Angesichts der geringen Arbeitslosenquote in den Niederlanden reißen sich Holländer nicht um die bescheiden bezahlten Jobs. Bisher waren es vor allem Polen und Portugiesen, die holländische Tomaten pflückten. Das allgemeine Stöhnen über die deutsche Arbeitsmarktreform brachte „Inter-Actief“-Chefin Mari-Jon Groenewegen-van Herk auf die Idee, auch hier Arbeitskräfte anzuwerben. „Wir haben so viele Stellen in unserer Region, da können wir auch Menschen aus Deutschland gebrauchen.“

Roberto Ehrlichmann hat inzwischen auch seine Verlobte aus Chemnitz nach Holland geholt. Jede Woche startet in Chemnitz ein Minibus, der ostdeutsche Gastarbeiter für 50 Euro über 700 Kilometer nach Rotterdam karrt.

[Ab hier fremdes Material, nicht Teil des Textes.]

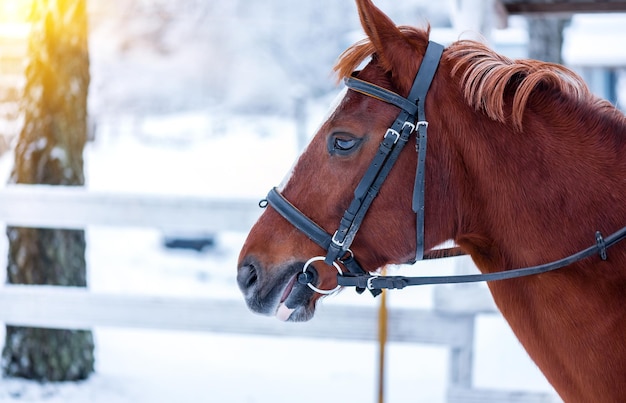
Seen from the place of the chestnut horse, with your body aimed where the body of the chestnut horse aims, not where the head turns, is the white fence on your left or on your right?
on your right

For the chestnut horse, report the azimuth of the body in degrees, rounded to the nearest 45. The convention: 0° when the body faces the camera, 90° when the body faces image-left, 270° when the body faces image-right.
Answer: approximately 90°

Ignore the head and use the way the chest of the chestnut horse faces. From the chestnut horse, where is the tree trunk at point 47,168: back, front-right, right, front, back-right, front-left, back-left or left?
front-right

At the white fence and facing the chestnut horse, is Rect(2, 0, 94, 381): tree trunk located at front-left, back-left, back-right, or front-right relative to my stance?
back-right
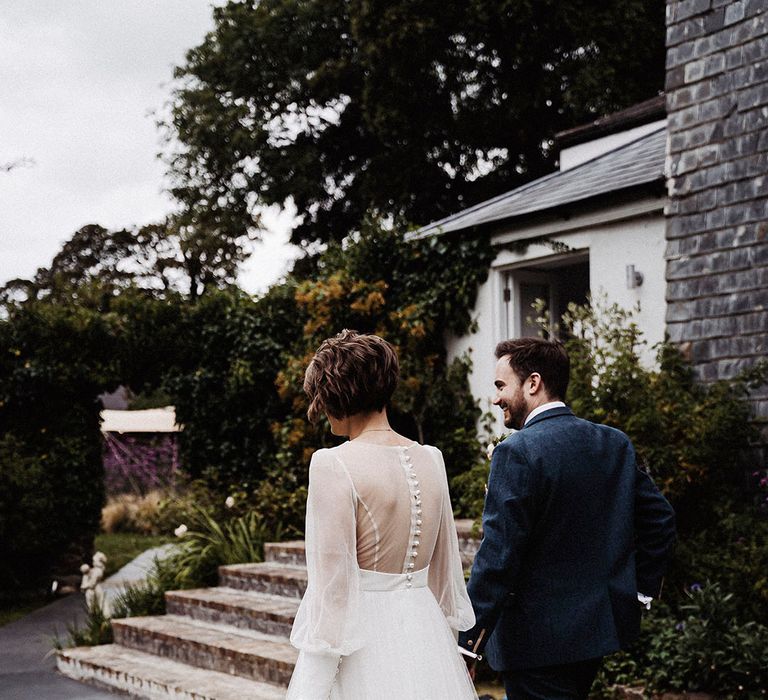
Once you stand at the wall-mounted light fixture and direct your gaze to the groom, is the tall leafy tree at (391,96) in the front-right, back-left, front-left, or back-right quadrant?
back-right

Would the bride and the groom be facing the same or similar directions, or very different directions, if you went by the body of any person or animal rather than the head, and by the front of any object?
same or similar directions

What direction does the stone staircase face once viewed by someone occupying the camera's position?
facing the viewer and to the left of the viewer

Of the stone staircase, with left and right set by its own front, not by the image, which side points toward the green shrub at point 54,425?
right

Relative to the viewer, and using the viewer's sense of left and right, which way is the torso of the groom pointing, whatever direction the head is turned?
facing away from the viewer and to the left of the viewer

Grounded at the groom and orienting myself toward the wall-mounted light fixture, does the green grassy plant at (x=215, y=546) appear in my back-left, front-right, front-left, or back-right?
front-left

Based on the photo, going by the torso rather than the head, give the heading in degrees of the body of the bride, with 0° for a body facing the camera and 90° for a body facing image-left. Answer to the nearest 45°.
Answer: approximately 135°

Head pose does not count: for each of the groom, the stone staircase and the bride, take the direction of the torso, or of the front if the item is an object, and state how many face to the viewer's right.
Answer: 0

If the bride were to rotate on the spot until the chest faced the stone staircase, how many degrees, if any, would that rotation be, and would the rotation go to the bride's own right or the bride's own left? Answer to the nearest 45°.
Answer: approximately 45° to the bride's own right

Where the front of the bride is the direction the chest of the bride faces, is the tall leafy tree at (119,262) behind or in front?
in front

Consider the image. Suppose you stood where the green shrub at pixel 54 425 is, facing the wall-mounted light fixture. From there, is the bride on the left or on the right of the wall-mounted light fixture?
right

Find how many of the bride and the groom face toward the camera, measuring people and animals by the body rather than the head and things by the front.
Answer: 0

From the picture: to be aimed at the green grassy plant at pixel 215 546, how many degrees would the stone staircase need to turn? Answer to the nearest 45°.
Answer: approximately 135° to its right

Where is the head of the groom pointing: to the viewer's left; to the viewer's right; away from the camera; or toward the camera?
to the viewer's left

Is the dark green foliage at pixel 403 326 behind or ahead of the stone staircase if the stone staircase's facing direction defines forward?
behind

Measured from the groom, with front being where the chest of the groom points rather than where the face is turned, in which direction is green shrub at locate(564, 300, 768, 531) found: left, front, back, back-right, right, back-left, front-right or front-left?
front-right

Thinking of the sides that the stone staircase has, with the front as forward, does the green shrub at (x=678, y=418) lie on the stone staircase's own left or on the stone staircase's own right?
on the stone staircase's own left
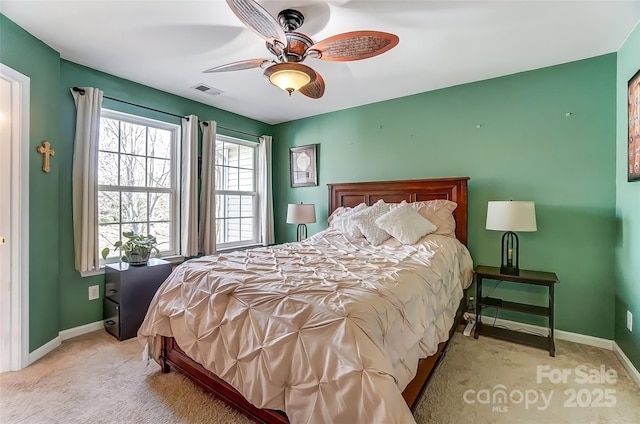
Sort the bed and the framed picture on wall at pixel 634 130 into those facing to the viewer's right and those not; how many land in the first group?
0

Auch Mathias Schulze hat sich auf so eine Reise begeben: Der gelernte Bürokaufmann jobbte in einem Hotel. Als Housekeeper hat der 26-jährige im Amsterdamer Holiday Inn Betten gemacht und Staub gewischt. Die Arbeit hat ihn nicht sehr glücklich gestimmt: „Das war mir einfach zu unpersönlich.“ Noch mehr Unwohlsein bereitete ihm die Unterbringung: „Wir waren da zu fünft in einem Haus mit drei Zimmern untergebracht, das war ziemlich krass. Drei Monate mit einem Kerl ein Zimmer teilen – das war nicht so mein Ding.“ Die Miete von 100 Euro pro Monat war entsprechend niedrig. Die Jobagentur bezeichnet er als „o.k.“, er hat schon wieder Interesse an einem neuen Job bekundet – als Erntehelfer hat er schon in Frankreich und der Schweiz Erfahrungen gesammelt, jetzt will auch er niederländische Tomaten pflücken. „In Deutschland kriege ich ja nichts Vernünftiges“, sagt er. Lukrativer als deutsches Arbeitslosengeld seien die Jobs allemal. Sämtliche Brücken muss er dafür nicht abbrechen: Das Arbeitsamt zahlt einen Trennungskostenzuschuss in Höhe von 260 Euro, so kann er seine Wohnung in Chemnitz halten.

„Das ist natürlich nicht das, was ich mir erträumt habe“, sagt Schulze. „Aber in meinem Stolz fühle ich mich durch die Arbeit nicht verletzt.“ Manche Gastarbeiter aus Ostdeutschland empfinden das aber anders. „Gerade für ältere Menschen mit Familie ist es schon oft demütigend“, sagt Mathias Illgen. Es gibt auch Fälle, in denen er von der Reise nach Holland abrät. „Wer das nur als Flucht vor der deutschen Sozialgesetzgebung betrachtet, der schafft es drüben auch nicht“, sagt er.

„Die Polen sind meistens umkomplizierter“, sagt die Projektmanagerin Tessa van den Akker. „Bei den Leuten aus Chemnitz macht sich die deutsche Gründlichkeit bemerkbar. Die wollen alles ganz genau wissen und haarklein erklärt bekommen.“ Deshalb werden die Gastarbeiter aus Sachsen in der Regel durch deutsche Landsleute eingewiesen.

Die Jobagentur fährt ihre Erntehelfer nach der Ankunft in Holland mit dem Firmenbus zu ihren Wohnungen und später zur Arbeit. Agenturmitarbeiter betreuen auch die Unterkünfte, begleiten Neuankömmlinge zum Finanzamt. Ein Fernsehteam des MDR dokumentierte dort die verblüffte Frage eines niederländischen Finanzbeamten: „Was? Aus Deutschland? Nicht aus Polen?“

Bevor sie ihre erste Tomate pflücken, erhalten die Erntehelfer ein „Begrüßungsgeld“: 50 Euro Vorschuss in bar.